Problem details: Copy out the text of every one of the records below, line for line and without any changes. Leave out the pictures.

Material supplied:
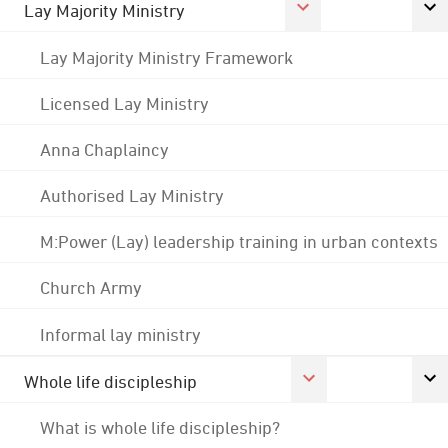
Lay Majority Ministry
Lay Majority Ministry Framework
Licensed Lay Ministry
Anna Chaplaincy
Authorised Lay Ministry
M:Power (Lay) leadership training in urban contexts
Church Army
Informal lay ministry
Whole life discipleship
What is whole life discipleship?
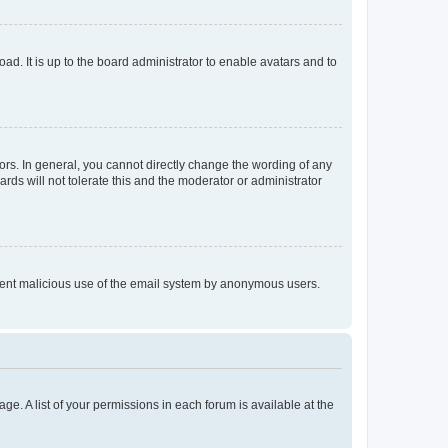
ad. It is up to the board administrator to enable avatars and to
rs. In general, you cannot directly change the wording of any
rds will not tolerate this and the moderator or administrator
prevent malicious use of the email system by anonymous users.
ge. A list of your permissions in each forum is available at the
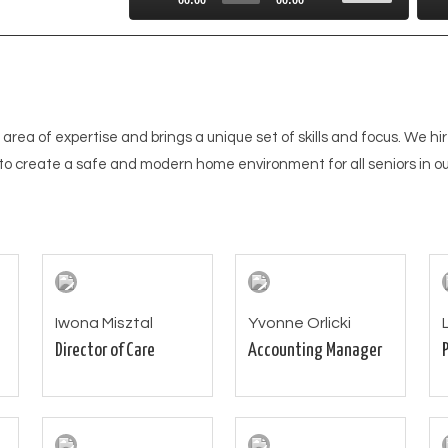
Up/Down
Playe
Arrow
keys
to
increase
 area of expertise and brings a unique set of skills and focus. We hir
or
to create a safe and modern home environment for all seniors in ou
decrease
volume.
Iwona Misztal
Yvonne Orlicki
Director of Care
Accounting Manager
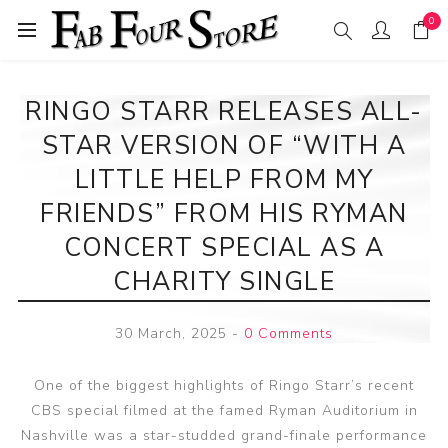
0
RINGO STARR RELEASES ALL-
STAR VERSION OF “WITH A
LITTLE HELP FROM MY
FRIENDS” FROM HIS RYMAN
CONCERT SPECIAL AS A
CHARITY SINGLE
30 March, 2025
-
0 Comments
One of the biggest highlights of Ringo Starr’s recent
CBS special filmed at the famed Ryman Auditorium in
Nashville was a star-studded grand-finale performance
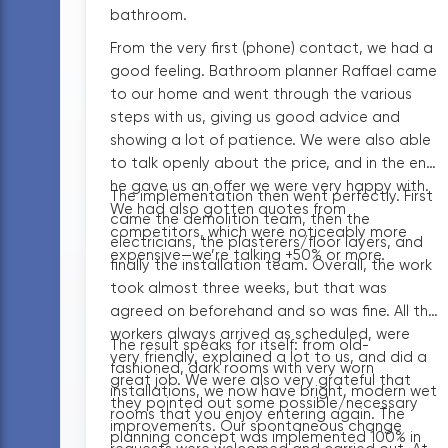
bathroom.
From the very first (phone) contact, we had a
good feeling. Bathroom planner Raffael came
to our home and went through the various
steps with us, giving us good advice and
showing a lot of patience. We were also able
to talk openly about the price, and in the end
he gave us an offer we were very happy with.
The implementation then went perfectly. First
We had also gotten quotes from
came the demolition team, then the
competitors, which were noticeably more
electricians, the plasterers/floor layers, and
expensive—we’re talking +50% or more.
finally the installation team. Overall, the work
took almost three weeks, but that was
agreed on beforehand and so was fine. All the
workers always arrived as scheduled, were
The result speaks for itself: from old-
very friendly, explained a lot to us, and did a
fashioned, dark rooms with very worn
great job. We were also very grateful that
installations, we now have bright, modern wet
they pointed out some possible/necessary
rooms that you enjoy entering again. The
improvements. Our spontaneous change
planning concept was implemented 100% in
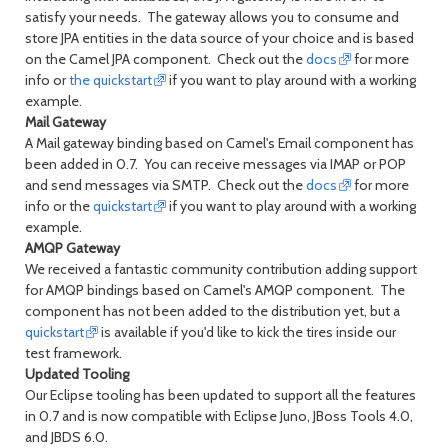
satisfy your needs. The gateway allows you to consume and
store JPA entities in the data source of your choice and is based
on the Camel JPA component. Check out the
docs
for more
info or
the quickstart
if you want to play around with a working
example.
Mail Gateway
A Mail gateway binding based on Camel's Email component has
been added in 0.7. You can receive messages via IMAP or POP
and send messages via SMTP. Check out the
docs
for more
info or the
quickstart
if you want to play around with a working
example.
AMQP Gateway
We received a fantastic community contribution adding support
for AMQP bindings based on Camel's AMQP component. The
component has not been added to the distribution yet, but a
quickstart
is available if you'd like to kick the tires inside our
test framework.
Updated Tooling
Our Eclipse tooling has been updated to support all the features
in 0.7 and is now compatible with Eclipse Juno, JBoss Tools 4.0,
and JBDS 6.0.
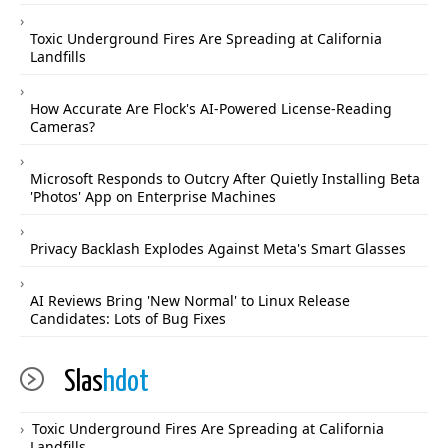
Toxic Underground Fires Are Spreading at California
Landfills
How Accurate Are Flock's AI-Powered License-Reading
Cameras?
Microsoft Responds to Outcry After Quietly Installing Beta
'Photos' App on Enterprise Machines
Privacy Backlash Explodes Against Meta's Smart Glasses
AI Reviews Bring 'New Normal' to Linux Release
Candidates: Lots of Bug Fixes
Slas
hdot
Toxic Underground Fires Are Spreading at California
Landfills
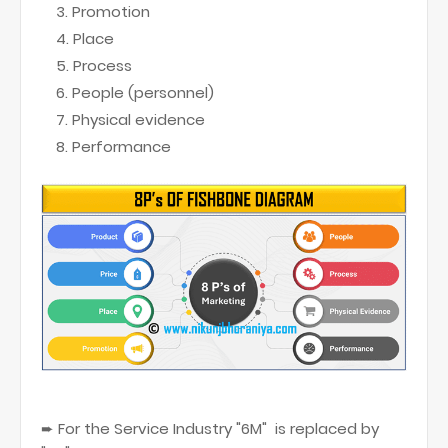
Promotion
Place
Process
People (personnel)
Physical evidence
Performance
➨ For the Service Industry "6M" is replaced by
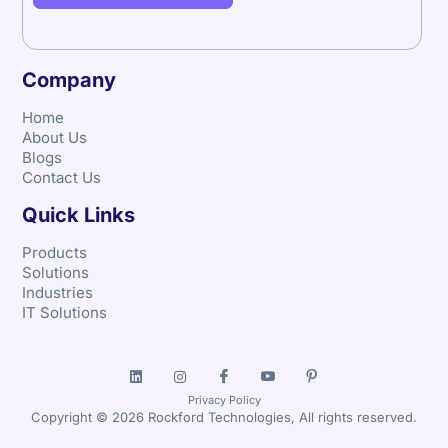
Company
Home
About Us
Blogs
Contact Us
Quick Links
Products
Solutions
Industries
IT Solutions
Privacy Policy
Copyright © 2026 Rockford Technologies, All rights reserved.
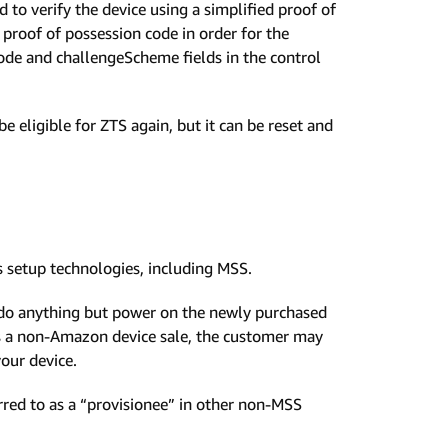
 to verify the device using a simplified proof of
proof of possession code in order for the
ode and challengeScheme fields in the control
be eligible for ZTS again, but it can be reset and
 setup technologies, including MSS.
do anything but power on the newly purchased
 as a non-Amazon device sale, the customer may
your device.
rred to as a “provisionee” in other non-MSS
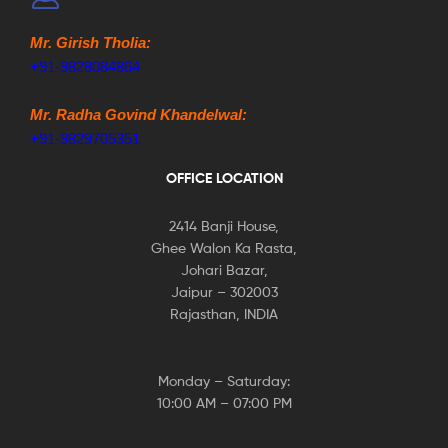
Mr. Girish Tholia:
+91-9828084864
Mr. Radha Govind Khandelwal:
+91-9829705351
OFFICE LOCATION
2414 Banji House,
Ghee Walon Ka Rasta,
Johari Bazar,
Jaipur – 302003
Rajasthan, INDIA
Monday – Saturday:
10:00 AM – 07:00 PM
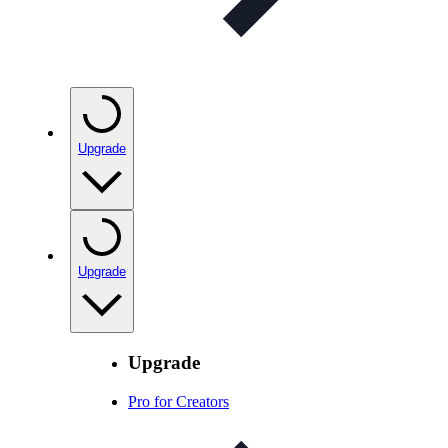
Upgrade
Upgrade
Upgrade
Pro for Creators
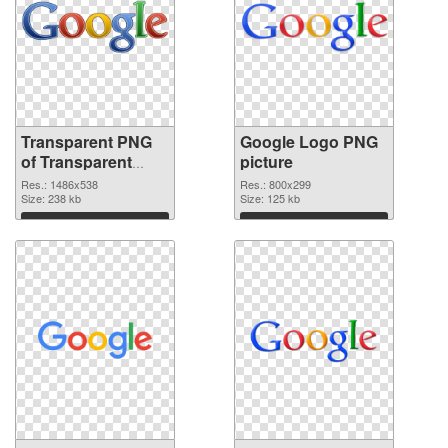
Transparent PNG
Google Logo PNG
of Transparent
picture
PNG Google Logo
Res.: 1486x538
Res.: 800x299
Size: 238 kb
Size: 125 kb
Download
Download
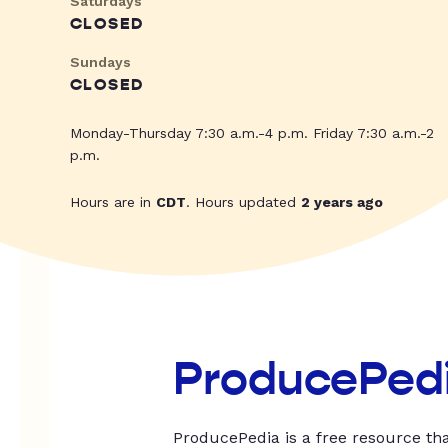
Saturdays
CLOSED
Sundays
CLOSED
Monday-Thursday 7:30 a.m.-4 p.m. Friday 7:30 a.m.-2
p.m.
Hours are in
CDT
. Hours updated
2 years ago
ProducePed
ProducePedia is a free resource tha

Task output:
Lay Majority Ministry
Lay Majority Ministry Framework
Licensed Lay Ministry
Anna Chaplaincy
Authorised Lay Ministry
M:Power (Lay) leadership training in urban contexts
Church Army
Informal lay ministry
Whole life discipleship
What is whole life discipleship?
ad. It is up to the board administrator to enable avatars and to
rs. In general, you cannot directly change the wording of any
rds will not tolerate this and the moderator or administrator
prevent malicious use of the email system by anonymous users.
ge. A list of your permissions in each forum is available at the
Up/Down
Playe
Arrow
keys
to
increase
 area of expertise and brings a unique set of skills and focus. We hir
or
to create a safe and modern home environment for all seniors in ou
decrease
volume.
Iwona Misztal
Yvonne Orlicki
Director of Care
Accounting Manager
0
RINGO STARR RELEASES ALL-
STAR VERSION OF “WITH A
LITTLE HELP FROM MY
FRIENDS” FROM HIS RYMAN
CONCERT SPECIAL AS A
CHARITY SINGLE
30 March, 2025
-
0 Comments
One of the biggest highlights of Ringo Starr’s recent
CBS special filmed at the famed Ryman Auditorium in
Nashville was a star-studded grand-finale performance
bathroom.
From the very first (phone) contact, we had a
good feeling. Bathroom planner Raffael came
to our home and went through the various
steps with us, giving us good advice and
showing a lot of patience. We were also able
to talk openly about the price, and in the end
he gave us an offer we were very happy with.
The implementation then went perfectly. First
We had also gotten quotes from
came the demolition team, then the
competitors, which were noticeably more
electricians, the plasterers/floor layers, and
expensive—we’re talking +50% or more.
finally the installation team. Overall, the work
took almost three weeks, but that was
agreed on beforehand and so was fine. All the
workers always arrived as scheduled, were
The result speaks for itself: from old-
very friendly, explained a lot to us, and did a
fashioned, dark rooms with very worn
great job. We were also very grateful that
installations, we now have bright, modern wet
they pointed out some possible/necessary
rooms that you enjoy entering again. The
improvements. Our spontaneous change
planning concept was implemented 100% in
satisfy your needs. The gateway allows you to consume and
store JPA entities in the data source of your choice and is based
on the Camel JPA component. Check out the
docs
for more
info or
the quickstart
if you want to play around with a working
example.
Mail Gateway
A Mail gateway binding based on Camel's Email component has
been added in 0.7. You can receive messages via IMAP or POP
and send messages via SMTP. Check out the
docs
for more
info or the
quickstart
if you want to play around with a working
example.
AMQP Gateway
We received a fantastic community contribution adding support
for AMQP bindings based on Camel's AMQP component. The
component has not been added to the distribution yet, but a
quickstart
is available if you'd like to kick the tires inside our
test framework.
Updated Tooling
Our Eclipse tooling has been updated to support all the features
in 0.7 and is now compatible with Eclipse Juno, JBoss Tools 4.0,
and JBDS 6.0.
Toxic Underground Fires Are Spreading at California
Landfills
How Accurate Are Flock's AI-Powered License-Reading
Cameras?
Microsoft Responds to Outcry After Quietly Installing Beta
'Photos' App on Enterprise Machines
Privacy Backlash Explodes Against Meta's Smart Glasses
AI Reviews Bring 'New Normal' to Linux Release
Candidates: Lots of Bug Fixes
Slas
hdot
Toxic Underground Fires Are Spreading at California
Landfills
Promotion
Place
Process
People (personnel)
Physical evidence
Performance
➨ For the Service Industry "6M" is replaced by
Company
Home
About Us
Blogs
Contact Us
Quick Links
Products
Solutions
Industries
IT Solutions
Privacy Policy
Copyright © 2026 Rockford Technologies, All rights reserved.
 to verify the device using a simplified proof of
proof of possession code in order for the
ode and challengeScheme fields in the control
be eligible for ZTS again, but it can be reset and
 setup technologies, including MSS.
do anything but power on the newly purchased
 as a non-Amazon device sale, the customer may
your device.
rred to as a “provisionee” in other non-MSS
Mr. Girish Tholia:
+91-9828084864
Mr. Radha Govind Khandelwal:
+91-9829705351
OFFICE LOCATION
2414 Banji House,
Ghee Walon Ka Rasta,
Johari Bazar,
Jaipur – 302003
Rajasthan, INDIA
Monday – Saturday:
10:00 AM – 07:00 PM
Upgrade
Upgrade
Upgrade
Pro for Creators
Transparent PNG
Google Logo PNG
of Transparent
picture
PNG Google Logo
Res.: 1486x538
Res.: 800x299
Size: 238 kb
Size: 125 kb
Download
Download
Saturdays
CLOSED
Sundays
CLOSED
Monday-Thursday 7:30 a.m.-4 p.m. Friday 7:30 a.m.-2
p.m.
Hours are in
CDT
. Hours updated
2 years ago
ProducePed
ProducePedia is a free resource tha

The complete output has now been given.